> **Reading passage**:
┄┄┄┄┄┄

# MX-leader seat lug cracked



## 19lexicon78 (Aug 30, 2009)

hello,
my first post here and unfortunate not a happy one.
a month ago i've bought a mx-leader on the net. the seller told the mx-leader was fine.
after receiving and inspection, the bike wasn't ok. the seat lug has cracked. the seller doesn't want to give the money back. contacted lawyer etc.

i've also contacted merckx and columbus for this lug.they don't have them anymore.
my question, are there people who make/have those merckx mx-leader lugs?
it's a mx-leader 1993 Aslk-Cger team bike.
if i can fix this one, i would.

greets,
stan


----------



## Maverick (Apr 29, 2004)

19lexicon78,

sorry to hear about the issue.

btw, please attached a picture of the cracked lug.
should give a better indication to other members. 

Rgds


----------



## 19lexicon78 (Aug 30, 2009)

ok, i don't have a camera. used my mobile.
the left side, the crack is between the arrows
the right side, the crack is all around, starting with the arrow

and a picture of the bike at eby


----------



## texbike (Oct 21, 2004)

Hey Lex,

Sorry to hear about the troubles with your MXL. I haven't seen a Merckx with a cracked seat lug before.

Your bike has a unique seatstay arrangement that isn't typical of most MX Leaders. The seatstays on your bike appear to be the Max tubing attached to the SIDE of the seat lug. 

Most MXLs with Max-tubed seatstays (flattened) have them attached to the back of the lug. Later MXLs that used rounded (SLX?) tubes for the seatstays had them attached to the side of the seat lug.

I wonder if the unique seat cluster configuration on your bike could have contributed to the failure?

Good luck with the bike. It does look beautiful.

Texbike


----------



## Maverick (Apr 29, 2004)

19lexicon78 said:


> ok, i don't have a camera. used my mobile.
> the left side, the crack is between the arrows
> the right side, the crack is all around, starting with the arrow


I'm sorry, but i would suggest you get a better camera to allow the members to view it accurately.
it's difficult to comprehend exactly how serious the problem is with the blur pictures.
some macro shots will be necessary.

┄┄┄┄┄┄

(Dataset sample)
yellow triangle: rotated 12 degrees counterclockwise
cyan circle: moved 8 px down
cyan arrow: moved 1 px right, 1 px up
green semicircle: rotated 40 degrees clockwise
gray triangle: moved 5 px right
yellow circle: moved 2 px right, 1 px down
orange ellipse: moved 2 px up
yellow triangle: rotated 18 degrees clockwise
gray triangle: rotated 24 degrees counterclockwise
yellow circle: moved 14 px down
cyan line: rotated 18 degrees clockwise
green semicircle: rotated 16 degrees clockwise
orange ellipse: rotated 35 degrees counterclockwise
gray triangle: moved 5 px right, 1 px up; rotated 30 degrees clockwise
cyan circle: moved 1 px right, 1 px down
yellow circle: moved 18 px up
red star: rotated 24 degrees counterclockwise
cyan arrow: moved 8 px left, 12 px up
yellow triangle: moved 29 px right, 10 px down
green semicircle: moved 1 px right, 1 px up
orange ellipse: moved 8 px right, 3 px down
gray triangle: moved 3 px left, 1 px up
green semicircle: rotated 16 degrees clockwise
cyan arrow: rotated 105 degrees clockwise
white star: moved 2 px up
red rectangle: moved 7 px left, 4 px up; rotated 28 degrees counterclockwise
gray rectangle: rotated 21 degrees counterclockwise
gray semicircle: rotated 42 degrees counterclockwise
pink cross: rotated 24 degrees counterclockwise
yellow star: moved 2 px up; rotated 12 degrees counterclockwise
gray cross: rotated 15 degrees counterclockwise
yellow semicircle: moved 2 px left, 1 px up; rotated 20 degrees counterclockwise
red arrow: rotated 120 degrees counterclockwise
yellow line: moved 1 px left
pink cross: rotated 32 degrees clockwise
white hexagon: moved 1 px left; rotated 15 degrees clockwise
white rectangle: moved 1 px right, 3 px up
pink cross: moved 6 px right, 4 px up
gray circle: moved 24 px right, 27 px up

┄┄┄┄┄┄

> **Work to do**:
A – Translate this sentence from the forum thread on the cracked MX-Leader seat lug into Spanish: "I haven't seen a Merckx with a cracked seat lug before."
B – Pick up the forum thread on the cracked MX-Leader seat lug after its last sentence and write the next reply.

> **Answers per task**:
A – Nunca antes había visto una Merckx con el racor del sillín agrietado.

B –
on a side note, i believe some frame builders should be able to fix this particular crack.

Rgds


----------



## 19lexicon78 (Aug 30, 2009)

i've talked to a former steel-frame builder. he said a wrong seat post, diameter/lenght, + a crash, could have cracked the lug. the lug has to be replaced.

another possibility could be the use of the bike.
i've bought the bike in west-vlaanderen, and there are many cobblestone races in that area, eg ronde van vlaanderen/paris-roubaix. a wrong seat post and heavy races could be the failure of the lug.
perhaps that's also the reason for the extended headtube.

the seatstay at the right is 75% cracked/loose.
i don't have a good cam, sorry.


----------



## atpjunkie (Mar 23, 2002)

*find a good lug man*

somebody can fix that, somebody could find, modify, cast a new one or
wait to find a detroyed MXL with a good seat lug, rest of the frame could be broken
and salvage the lug


----------



## 19lexicon78 (Aug 30, 2009)

tja, who is able to cast the seat lug?
the mxl seat lug isn't a standard max lug.


----------



## Rik H (May 11, 2007)

Oh my! I almost bid on that frame on e-bay (another Belgian here). Certainly is a unique frame, with the freulered headtube. If it's your size, I'd consider having it repaired using a donor frame for the lug, as suggested above.


----------



## 19lexicon78 (Aug 30, 2009)

yes, the frame is my size 59.5, i'm 1.85m.
i've never seen a mxl donor frame.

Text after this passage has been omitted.